## WORK TO COMPLETE
List every level of protein structure that the enzyme lab text names, and give the description the text attaches to each.

## SUPPLIED PASSAGE
● ● ● ●

In this lab we will be researching the influence of various factors on enzymatic activity. This lab will cover two lab periods and one thing I need to point out right away is we will be wearing goggles and gloves in this lab. A few of our learning goals are to practice collecting and analyzing data.
That data will be based on the enzyme-substrate hypothesis model, so we're going to make some predictions based on the concept that enzymes and substrates interact, lowering the activation energy needed to run a reaction, and how various conditions might affect the rate of that reaction. We're going to investigate those over the next two weeks and we're going to write a lab report over our findings. There we go.
Okay so just a reminder what are enzymes? Enzymes are Proteins that are, if you remember, based on chains of amino acids. So you have a chain of amino acids in a certain order. That's known as the primary structure.
That's based on the DNA that coded for that primary structure. That primary structure can be folded up into a beta pleated sheet or an alpha helix, which is the secondary structure. Those structures themselves can fold around again, binding in various ways forming a tertiary structure. In some cases you have more than one tertiary structure coming together to form a quaternary structure, a very complex globular enzyme. Those enzymes have an active site.
which may bind to a specific substrate. Once that substrate attaches to the enzyme, the enzyme may again change shape slightly. They call that a confirmation change, a change in the shape of the enzyme in relation to the binding of the substrate.
The enzyme we are looking at this week is called catalase and the substrate is hydrogen peroxide. Catalase is found in the peroxisomes of your cell because hydrogen peroxide is produced accidentally, if you will. It's a waste product of certain fatty acid metabolism processes, and so you end up with peroxide being produced.
Peroxide can actually oxidize cells, so we break it down with catalase into water and oxygen gas. One cool thing about enzymes is they bind with substrates, they lower the activation energy needed to run a reaction. They do that in two ways, very important to understand this.
One way is by bringing substrates together like we see here in their proper orientation so they interact and react without needing to add more activation energy. Or they stress existing bonds allowing them to be broken without having to add additional. activation energy. Then once the products are produced and released the enzyme is still usable and goes around the cycle again.
So one thing to think about is that an enzyme is like a hammer. You can build a house with a hammer and when you're done you still have the hammer. Enzymes are the same way.
Enzymes do not get used up in the reaction. So the enzyme we're looking at this week is composed of four polypeptide chains. So four tertiary structures stuck together and it protects cells from oxidative damage as we produce that hydrogen peroxide when we break down fatty acids.
And one catalyzed enzyme can convert millions of peroxide molecules to water and oxygen every second. Here is the reaction for 2H2O2, so that's two peroxides will yield two water molecules. and a molecular oxygen.
This is what the setup will look like. We're going to use a pressure probe. That pressure probe will be attached to a cork.
We're going to mix our peroxide and in this case we're going to use yeast. Yeast is a good model organism in this experiment because yeast is just like you in that it has a nucleus. It has all the major organelles.
It's a eukaryote. And it has catalase just like your cells do. And we're going to put yeast into the test tube and peroxide.
Quickly put that stopper on and we're going to record a rate of change. Change in pressure in that tube over time. And we're going to look at how various things affect that rate. We can look at how different concentrations of peroxide affect that rate. So substrate concentration.

● ● ● ●

## SUPPLIED DATA
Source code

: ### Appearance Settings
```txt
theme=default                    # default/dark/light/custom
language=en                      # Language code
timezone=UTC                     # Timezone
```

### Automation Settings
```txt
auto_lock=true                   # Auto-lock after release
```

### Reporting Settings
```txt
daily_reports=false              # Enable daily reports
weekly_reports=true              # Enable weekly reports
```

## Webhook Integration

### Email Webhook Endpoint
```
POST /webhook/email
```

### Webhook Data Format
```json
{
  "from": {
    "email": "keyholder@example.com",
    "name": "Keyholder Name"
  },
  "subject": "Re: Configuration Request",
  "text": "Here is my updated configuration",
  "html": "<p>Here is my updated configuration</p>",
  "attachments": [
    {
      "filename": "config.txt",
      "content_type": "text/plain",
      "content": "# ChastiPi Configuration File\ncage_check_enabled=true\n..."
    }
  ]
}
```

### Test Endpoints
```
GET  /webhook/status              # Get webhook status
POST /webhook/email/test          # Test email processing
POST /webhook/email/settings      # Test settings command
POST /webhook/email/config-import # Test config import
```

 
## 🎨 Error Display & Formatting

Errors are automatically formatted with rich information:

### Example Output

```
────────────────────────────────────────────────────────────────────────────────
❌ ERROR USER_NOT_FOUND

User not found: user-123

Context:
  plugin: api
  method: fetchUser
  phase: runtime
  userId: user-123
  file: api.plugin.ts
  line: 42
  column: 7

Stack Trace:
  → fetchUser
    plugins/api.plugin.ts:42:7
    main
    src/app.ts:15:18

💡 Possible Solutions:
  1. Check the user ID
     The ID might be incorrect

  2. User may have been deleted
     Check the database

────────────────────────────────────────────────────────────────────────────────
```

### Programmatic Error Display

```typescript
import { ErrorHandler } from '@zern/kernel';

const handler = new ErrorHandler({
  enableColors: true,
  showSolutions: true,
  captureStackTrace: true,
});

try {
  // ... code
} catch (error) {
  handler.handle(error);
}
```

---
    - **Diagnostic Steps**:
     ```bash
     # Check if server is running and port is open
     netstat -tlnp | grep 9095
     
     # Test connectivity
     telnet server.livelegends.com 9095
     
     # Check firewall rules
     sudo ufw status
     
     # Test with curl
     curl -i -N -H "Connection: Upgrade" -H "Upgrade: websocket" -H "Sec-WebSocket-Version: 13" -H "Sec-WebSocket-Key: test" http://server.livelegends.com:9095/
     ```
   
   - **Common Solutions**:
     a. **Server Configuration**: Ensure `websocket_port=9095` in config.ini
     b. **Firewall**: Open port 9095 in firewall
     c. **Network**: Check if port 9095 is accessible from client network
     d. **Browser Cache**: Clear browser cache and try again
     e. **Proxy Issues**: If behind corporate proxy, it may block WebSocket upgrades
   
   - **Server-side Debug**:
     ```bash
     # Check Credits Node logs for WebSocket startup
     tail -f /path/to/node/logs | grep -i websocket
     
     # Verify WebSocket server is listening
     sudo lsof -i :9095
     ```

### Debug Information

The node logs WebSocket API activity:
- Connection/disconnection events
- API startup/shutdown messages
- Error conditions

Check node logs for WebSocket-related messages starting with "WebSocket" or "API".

● ● ● ●

## RESPONSE TO THIS EXERCISE
- Primary structure: a chain of amino acids in a certain order, based on the DNA that coded for it.
- Secondary structure: the primary structure folded up into a beta pleated sheet or an alpha helix.
- Tertiary structure: those structures folding around again, binding in various ways.
- Quaternary structure: more than one tertiary structure coming together, forming a very complex globular enzyme.